• **CONSIGNE 1**:
Dans la liste, réécrivez les lignes allant de celle qui contient « Trace every road » jusqu'à celle qui contient « road 2 (motorway): [(511,386),(439,511)] », en substituant « trails » à « footpaths » sans rien modifier d'autre.

• **EXTRAIT CHOISI**:

-=-=-

Le Tavria Simferopol, que certains n’associent qu’au ventre-mou du championnat ukrainien dans les années 2000 ou à une séance de tirs au but  interminable contre le Stade Rennais en feu la Coupe Intertoto (avec Mikhaylo Fomenko sur le banc à l’époque), a une histoire beaucoup plus riche que cela.

Le Tavria Simferopol en Ligue Supérieure d'URSS © Ancien site officiel du club
Le Tavria Simferopol en Ligue Supérieure d’URSS © Ancien site officiel du club

Créé en 1958 sous le nom d’Avangard, le club de Simferopol dispute son premier match pendant l’été qui se solde par un score vierge contre le Khimik Yaroslavl. L’équipe va rester longtemps en « Classe B » qui va se régionaliser et devenir le championnat de RSSU, et ce malgré une troisième place dès 1962. La première arrivera en 1973 suite à une victoire contre le Lokomotiv Donetsk qui sera suivie par une autre sur le Iskra Smolensk permettant au Tavria de rejoindre l’antichambre de l’élite soviétique. C’est à ce niveau que les Criméens passeront le plus clair de leur temps, mais en 1980, ils gagnèrent le droit, pour une saison, d’évoluer dans l’élite, grâce à un titre de champion glané après une victoire face au Zalgiris Vilnius, juste devant le Dnipro. La découverte de l’élite fût néanmoins douloureuse et malgré quelques victoires (huit) dont certaines de prestige comme notamment celle face au Dinamo Moscou au printemps, le Tavria finit dix-septième et quitte définitivement l’élite soviétique. La descente les ramènera même au troisième échelon, duquel ils vont atteindre les demi-finale de la Coupe d’URSS en 1987 et tomber contre le Dinamo Minsk après avoir pourtant éliminé le Lokomotiv, le Khimik Grodno, le Chernomorets ou encore le Metalist en quarts.

Les supporters ne manquent jamais de rappeler leur glorieux passé © Collection d'Oleg
Les supporters ne manquent jamais de rappeler leur glorieux passé © Collection d’Oleg

Le Tavria va remonter en première ligue (D2) mais son histoire soviétique s’arrêtera là, non sans une victoire de prestige en amical contre la sélection nationale en 1991, alors composée de Cherchesov, Mostovoy, Shalimov ou encore Kanchelskis. Mais le meilleur est à venir, dès 1992, où le club écrivit la plus belle page de son histoire. En effet, pour ceux qui l’auraient oublié, le Tavria est le premier champion de l’histoire de l’Ukraine indépendante. Une surprise énorme à l’époque alors qu’il y avait notamment le Dynamo Kiev comme hyper-favori. Le 21 juin 1992, Sergey Shevchenko (l’actuel entraîneur du club) marque contre le Dynamo et le Tavria est donc champion. Le seul, encore aujourd’hui, à avoir été champion d’Ukraine hors Dynamo et Shakhtar qui se sont partagés les 24 titres suivants. Le Tavria ne renouvela plus jamais pareil exploit et ne termina jamais mieux que cinquième (à trois reprises) et ne retrouva la gloire qu’en 2010 en remportant la Coupe aux dépends du Metallurg 3-2, après prolongations et un but victorieux du Nigérian Lucky Idahor.

-=-=-

• **DONNÉES EXTRAITES**:
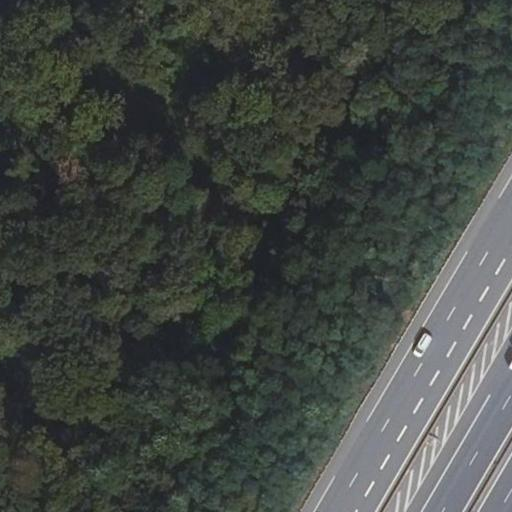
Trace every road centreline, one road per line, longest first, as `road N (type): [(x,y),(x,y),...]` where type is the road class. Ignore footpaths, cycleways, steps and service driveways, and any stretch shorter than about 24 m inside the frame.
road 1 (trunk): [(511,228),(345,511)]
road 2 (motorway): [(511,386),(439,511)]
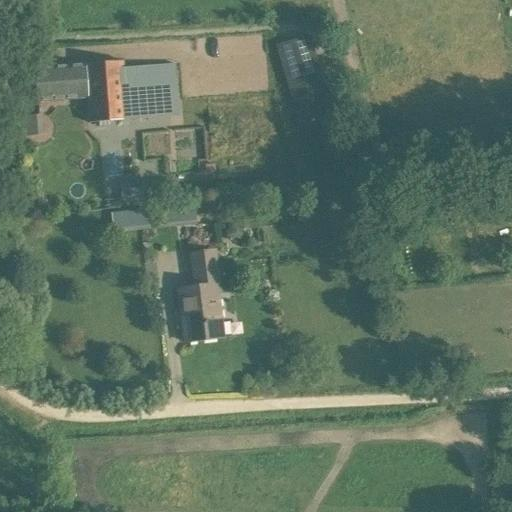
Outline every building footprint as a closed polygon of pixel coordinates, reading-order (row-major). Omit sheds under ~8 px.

-=-=-

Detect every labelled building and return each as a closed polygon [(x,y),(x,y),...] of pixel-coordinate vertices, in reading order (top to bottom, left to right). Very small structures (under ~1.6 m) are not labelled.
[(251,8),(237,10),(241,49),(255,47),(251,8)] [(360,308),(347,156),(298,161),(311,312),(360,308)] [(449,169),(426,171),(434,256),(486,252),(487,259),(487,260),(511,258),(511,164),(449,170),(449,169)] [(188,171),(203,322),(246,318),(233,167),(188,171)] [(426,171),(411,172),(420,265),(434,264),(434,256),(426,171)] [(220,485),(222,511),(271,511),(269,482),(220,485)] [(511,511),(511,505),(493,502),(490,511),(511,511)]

-=-=-

• **CONSIGNE 2**:
Traduisez en anglais cette phrase de l'extrait sur le Tavria Simferopol : « Une surprise énorme à l’époque alors qu’il y avait notamment le Dynamo Kiev comme hyper-favori. »

• **RÉPONSE 1**:
Trace every road centreline, one road per line, longest first, as `road N (type): [(x,y),(x,y),...]` where type is the road class. Ignore trails, cycleways, steps and service driveways, and any stretch shorter than about 24 m inside the frame.
road 1 (trunk): [(511,228),(345,511)]
road 2 (motorway): [(511,386),(439,511)]

• **RÉPONSE 2**:
A huge surprise at the time, when Dynamo Kiev in particular was the overwhelming favorite.